■ How to complete this task
Copy out, word for word, the stretch of the text normalization notes below that starts with "This note book" and ends with "- **regular expression**.".

■ Text under study
━━━
This note book is following the structure of the chapter 2 of the book "*An Introduction to Natural Language Processing,
Computational Linguistics, and Speech Recognition*"

### Overview of this notebook

In this notebook, we will introduce the basic techniques to do preprocessing or **text normalization**. In general, text normalization is a set of procedures to convert text to a more convenient, standard form.Here we will include **tokenization**,**lemmatization** and **stemming** , also we will introduce the fundamental tool in language processing - **regular expression**. 

**Tokenization** refers to the task of separating the text word by word, most of the latin language can be separated by "white space", but the sometimes it is required to treat things differently, for example, we often treat "New York" as a single word.

**Lemmatization** and **stemming** are closely related, lemmatization will map all the different of a words to its root, for example, sang, sung, and sing will all be mapped to verb sing. Stemming is a simpler version of the lemmatization, it only strip the suffix from the end of the words.
━━━
■ Data for analysis
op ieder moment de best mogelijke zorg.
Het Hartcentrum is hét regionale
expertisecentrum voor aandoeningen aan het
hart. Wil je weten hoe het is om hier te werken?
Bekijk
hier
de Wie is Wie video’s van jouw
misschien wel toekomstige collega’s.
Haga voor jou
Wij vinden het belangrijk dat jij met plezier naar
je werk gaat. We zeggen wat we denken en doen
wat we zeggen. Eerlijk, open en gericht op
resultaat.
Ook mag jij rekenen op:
━━━
■ Answer to this exercise
This note book is following the structure of the chapter 2 of the book "*An Introduction to Natural Language Processing,
Computational Linguistics, and Speech Recognition*"

### Overview of this notebook

In this notebook, we will introduce the basic techniques to do preprocessing or **text normalization**. In general, text normalization is a set of procedures to convert text to a more convenient, standard form.Here we will include **tokenization**,**lemmatization** and **stemming** , also we will introduce the fundamental tool in language processing - **regular expression**.